Repeat word for word the lines from the top of the records through the line containing "right wrist: (223, 147, -7)", and skip the pictures.

::: EXERCISE MATERIALS :::

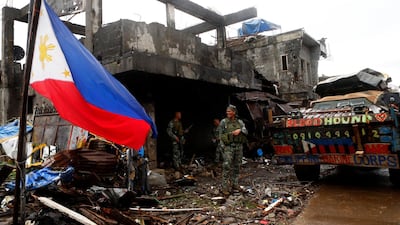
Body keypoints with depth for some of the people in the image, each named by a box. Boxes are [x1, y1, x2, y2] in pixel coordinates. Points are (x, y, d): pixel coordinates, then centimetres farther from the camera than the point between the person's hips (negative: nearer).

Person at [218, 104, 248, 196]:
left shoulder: (240, 122, 9)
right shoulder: (223, 122, 0)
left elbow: (246, 131, 0)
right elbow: (221, 135, 0)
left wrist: (239, 130, -21)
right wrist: (223, 147, -7)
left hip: (239, 146, 4)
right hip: (228, 146, -4)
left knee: (237, 166, 10)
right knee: (227, 167, -10)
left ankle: (235, 184, 21)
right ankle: (225, 187, -6)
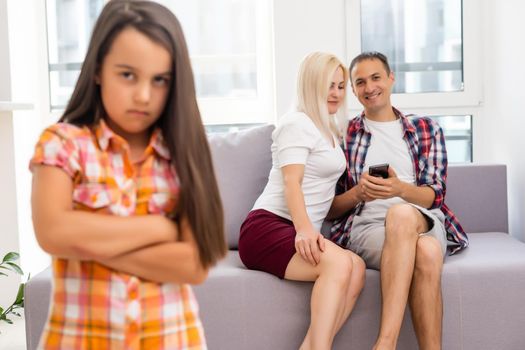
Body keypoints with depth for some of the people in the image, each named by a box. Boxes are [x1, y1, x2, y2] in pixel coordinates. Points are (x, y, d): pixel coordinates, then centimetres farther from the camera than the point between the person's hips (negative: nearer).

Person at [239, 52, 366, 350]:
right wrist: (304, 229, -29)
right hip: (267, 226, -7)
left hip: (302, 232, 7)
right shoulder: (297, 124, -2)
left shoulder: (330, 128, 25)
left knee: (357, 267, -24)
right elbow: (292, 182, -15)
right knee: (340, 262, -33)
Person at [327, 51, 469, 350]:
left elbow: (434, 196, 5)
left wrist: (399, 188, -18)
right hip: (366, 227, -1)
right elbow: (330, 209, 11)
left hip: (424, 222, 1)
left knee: (401, 214, -38)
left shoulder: (427, 129, 16)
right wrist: (358, 194, -11)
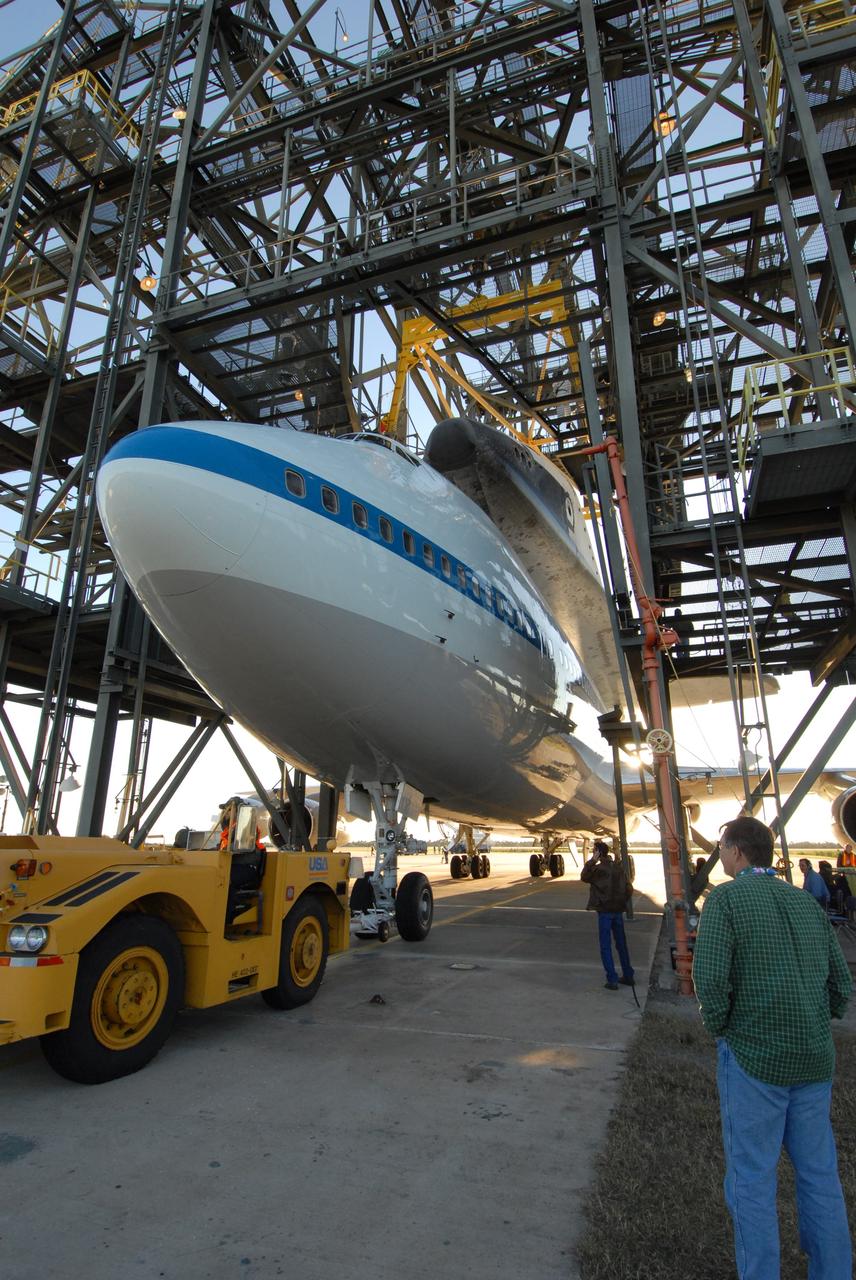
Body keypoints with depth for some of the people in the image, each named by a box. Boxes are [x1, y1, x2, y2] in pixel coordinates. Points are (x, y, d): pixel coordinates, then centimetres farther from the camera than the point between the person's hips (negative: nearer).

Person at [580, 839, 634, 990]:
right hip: (618, 910, 6)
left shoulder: (599, 868, -15)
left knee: (606, 946, 1)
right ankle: (628, 976, 23)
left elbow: (584, 877, -7)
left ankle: (612, 980, 0)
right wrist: (622, 902, 16)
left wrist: (592, 861, -14)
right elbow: (629, 888, 7)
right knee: (621, 944, 17)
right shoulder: (618, 867, 4)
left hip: (605, 911, -6)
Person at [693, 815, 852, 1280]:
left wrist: (719, 1028, -3)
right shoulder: (807, 903, 5)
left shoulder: (724, 899, -14)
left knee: (751, 1176, 9)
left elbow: (710, 979, -22)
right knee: (818, 1172, 19)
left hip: (753, 1057, -6)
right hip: (813, 1058, 6)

:::

_RESULT OF THIS EXERCISE:_
Body keypoints with depth for some of the people in the image, each named by a box. Boxes are [x1, y1, x2, y2] in pixel coordinates. Points are (x, y, d): pixel coordinates, then centimetres farther from the camera than the point between the person's hips (negative: nearer).

Person at [218, 104, 248, 196]:
left shoulder: (240, 122, 9)
right shoulder: (223, 122, 0)
left elbow: (246, 131, 0)
right elbow: (221, 135, 0)
left wrist: (239, 130, -21)
right wrist: (223, 147, -7)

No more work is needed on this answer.